The number of lines holding the string "CIRCLE" is all that is wanted; count them in the records below.

----------

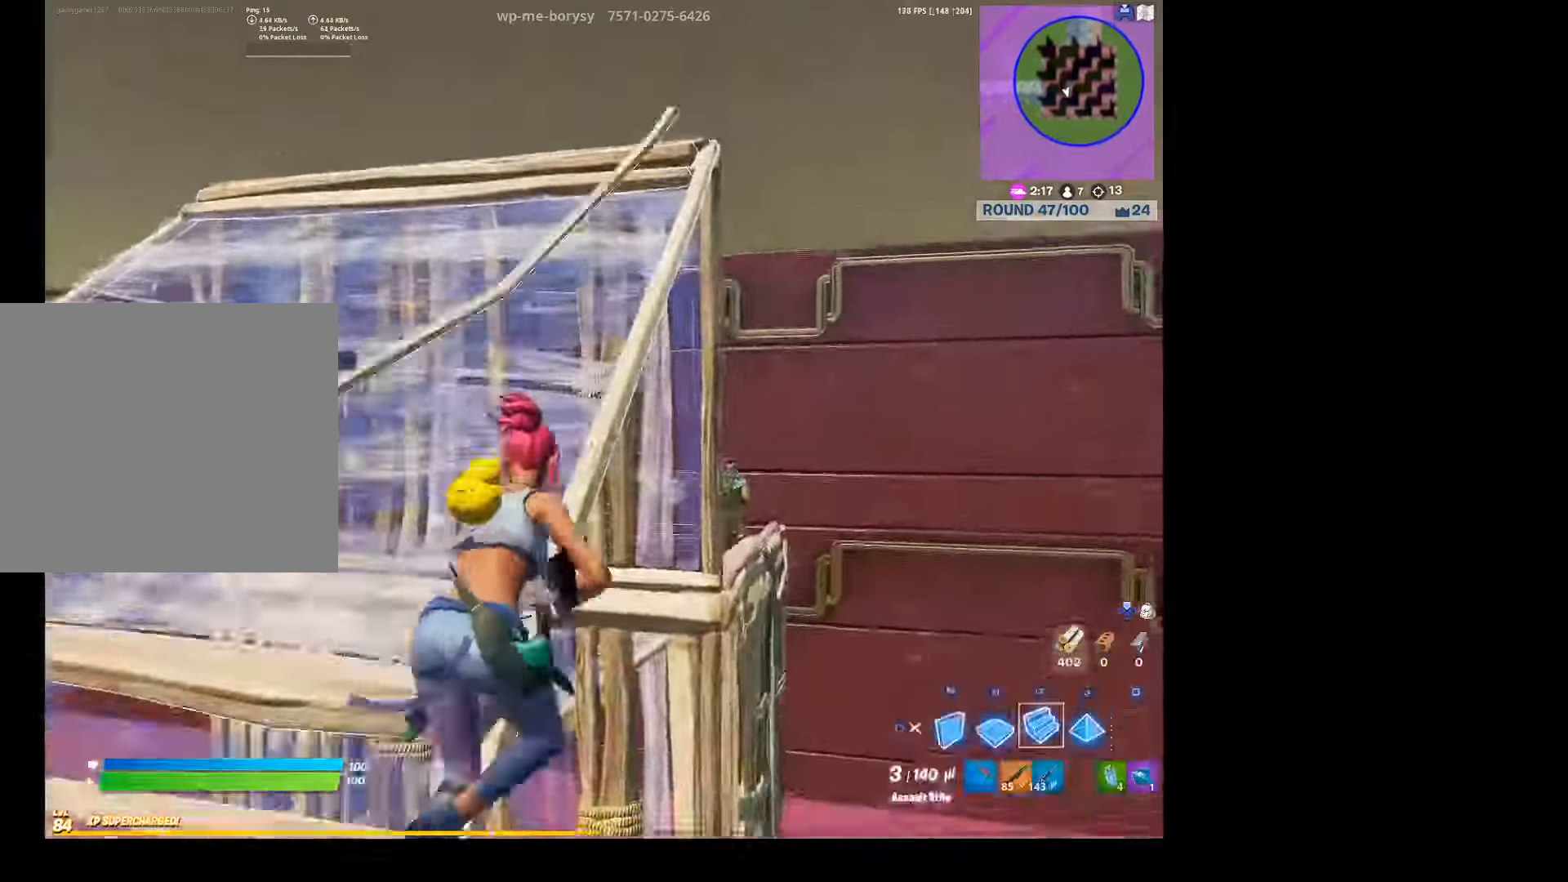
{"buttons": ["CIRCLE"], "left_stick": "up-right", "right_stick": "center", "events": [[66, "CIRCLE", "up"], [133, "right_stick", "down"], [333, "L2", "down"], [400, "right_stick", "center"], [433, "CIRCLE", "down"], [466, "L2", "up"]]}
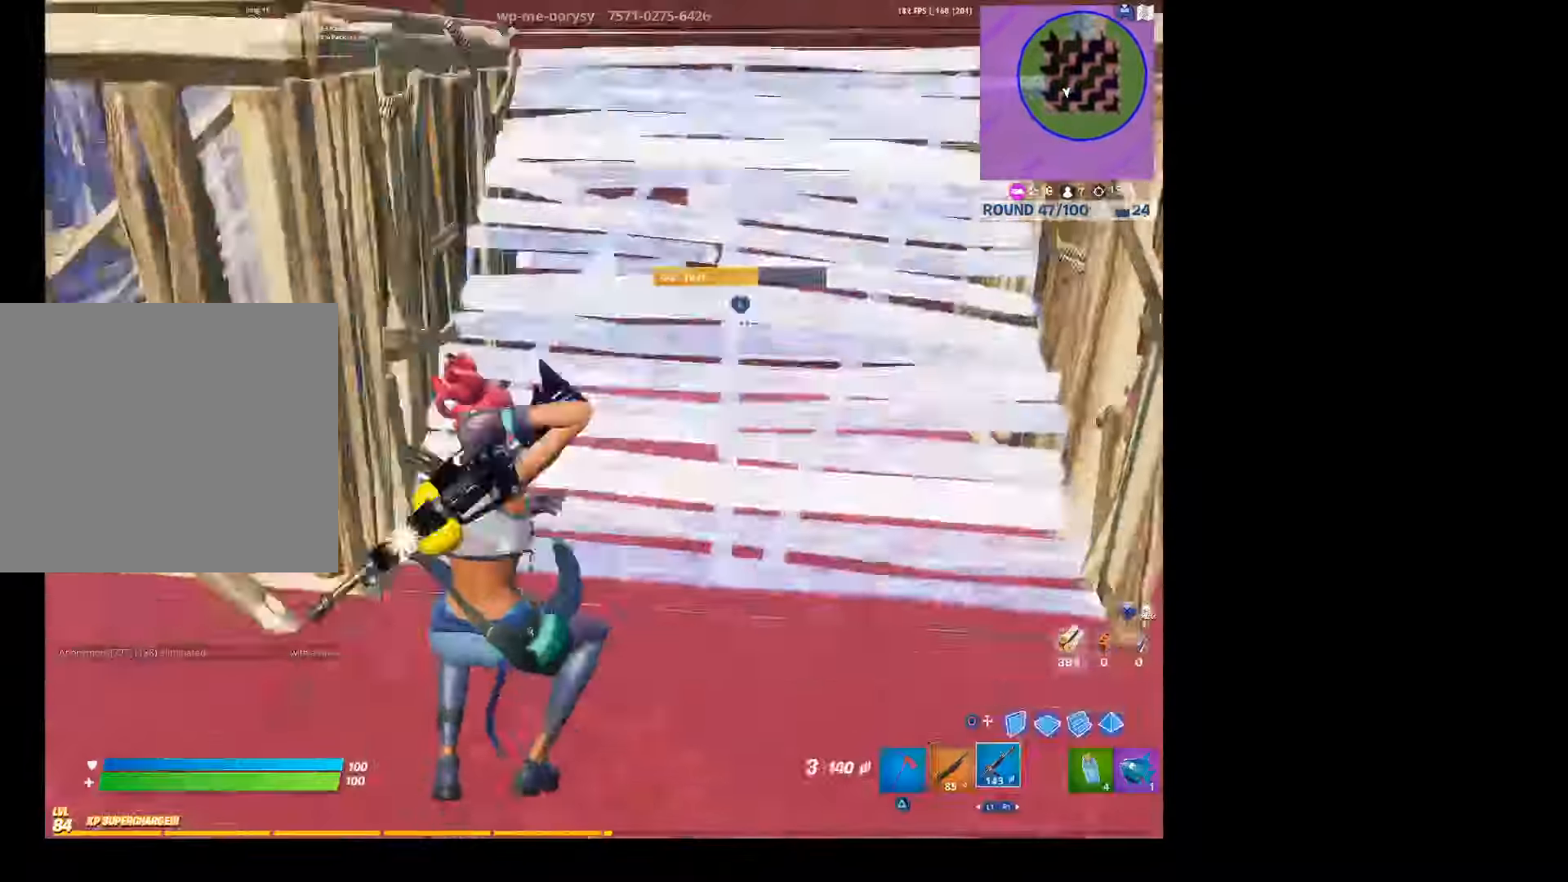
{"buttons": [], "left_stick": "up-right", "right_stick": "center", "events": [[33, "CIRCLE", "up"], [133, "L1", "down"], [133, "right_stick", "up-left"], [233, "L1", "up"], [366, "right_stick", "center"], [433, "CROSS", "down"], [500, "CROSS", "up"]]}
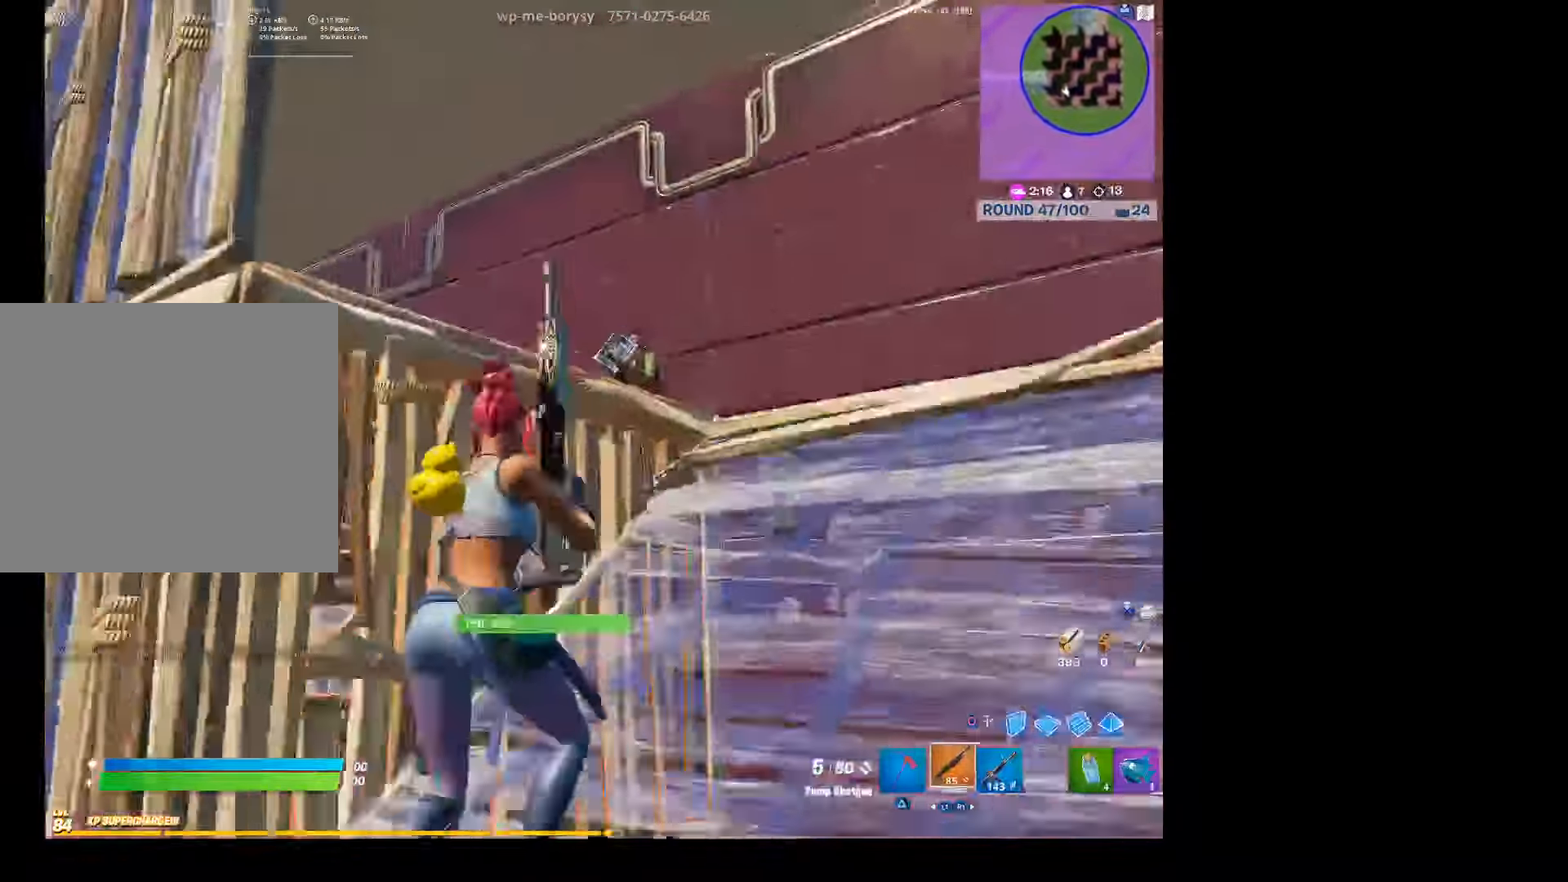
{"buttons": [], "left_stick": "up-right", "right_stick": "down-left", "events": [[166, "right_stick", "left"], [300, "R2", "down"], [333, "L2", "down"], [366, "right_stick", "up-right"], [433, "right_stick", "down-right"], [466, "L2", "up"], [466, "R2", "up"], [500, "right_stick", "down-left"]]}
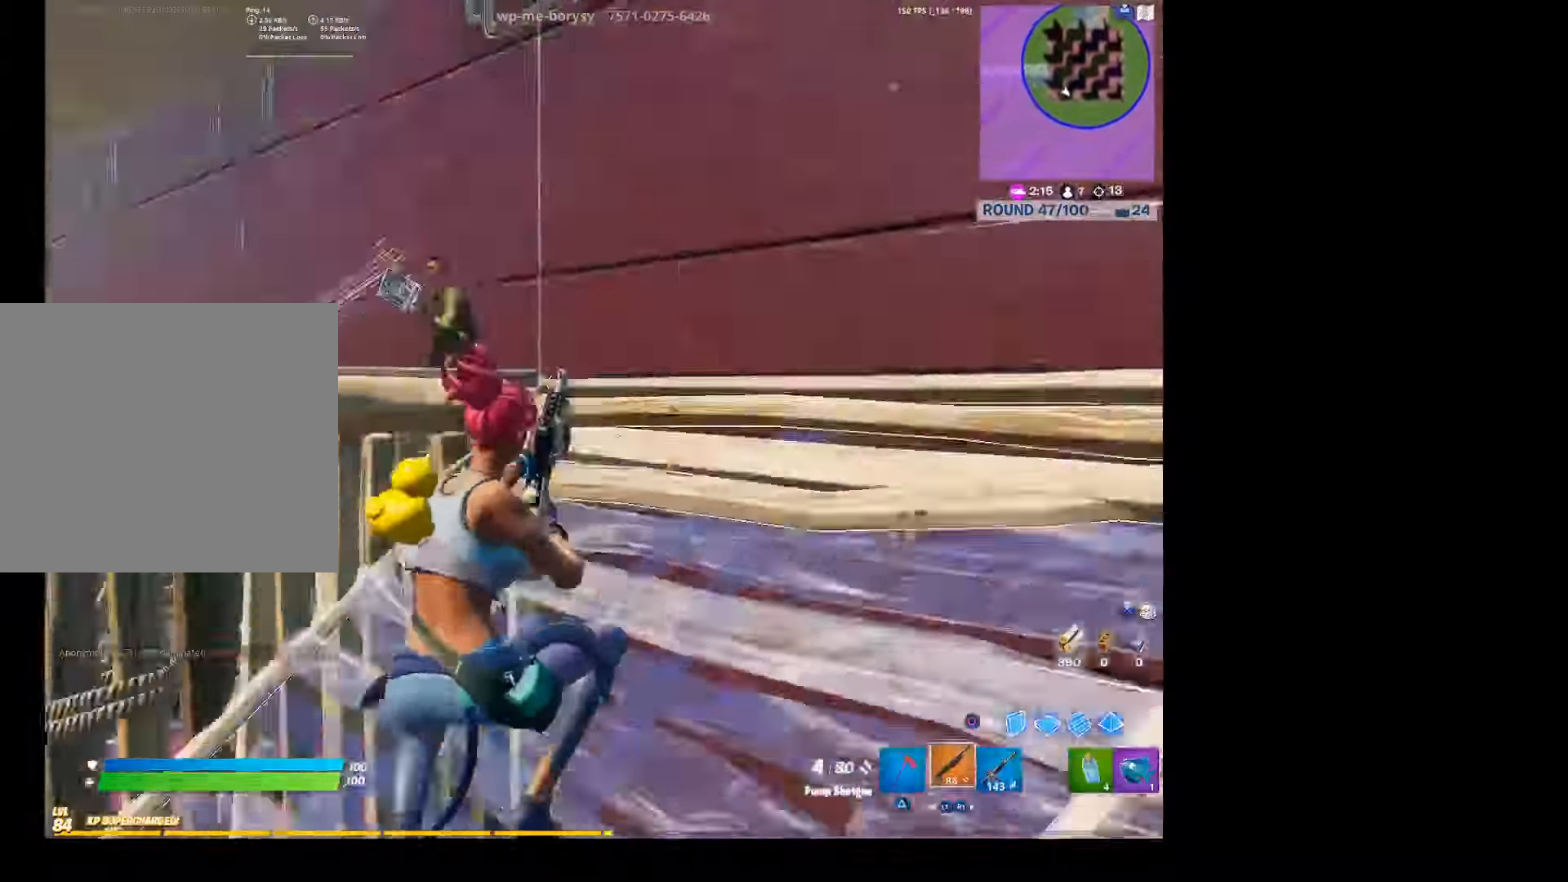
{"buttons": ["L2", "R2"], "left_stick": "up-right", "right_stick": "right", "events": [[33, "R1", "down"], [33, "right_stick", "left"], [133, "R1", "up"], [133, "right_stick", "center"], [266, "right_stick", "left"], [300, "left_stick", "up"], [433, "right_stick", "right"], [466, "L2", "down"], [466, "R2", "down"], [500, "left_stick", "up-right"]]}
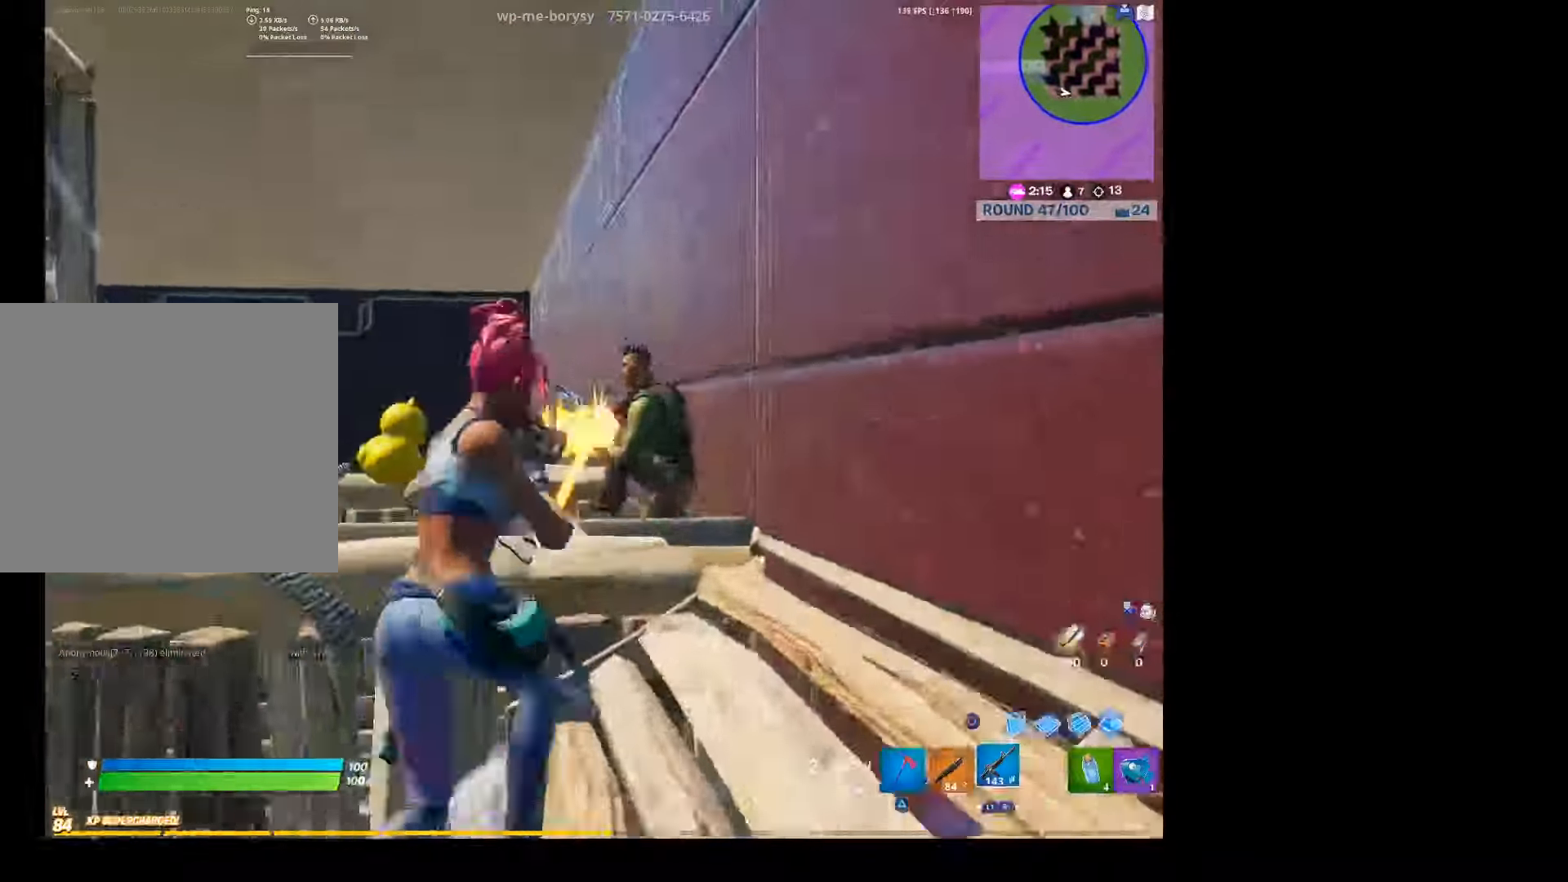
{"buttons": [], "left_stick": "up-right", "right_stick": "down-left", "events": [[33, "right_stick", "down-right"], [166, "L2", "up"], [166, "R2", "up"], [266, "R2", "down"], [266, "right_stick", "down-left"], [333, "R2", "up"], [366, "right_stick", "center"], [433, "right_stick", "down-left"]]}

----------

== SOLUTION ==
2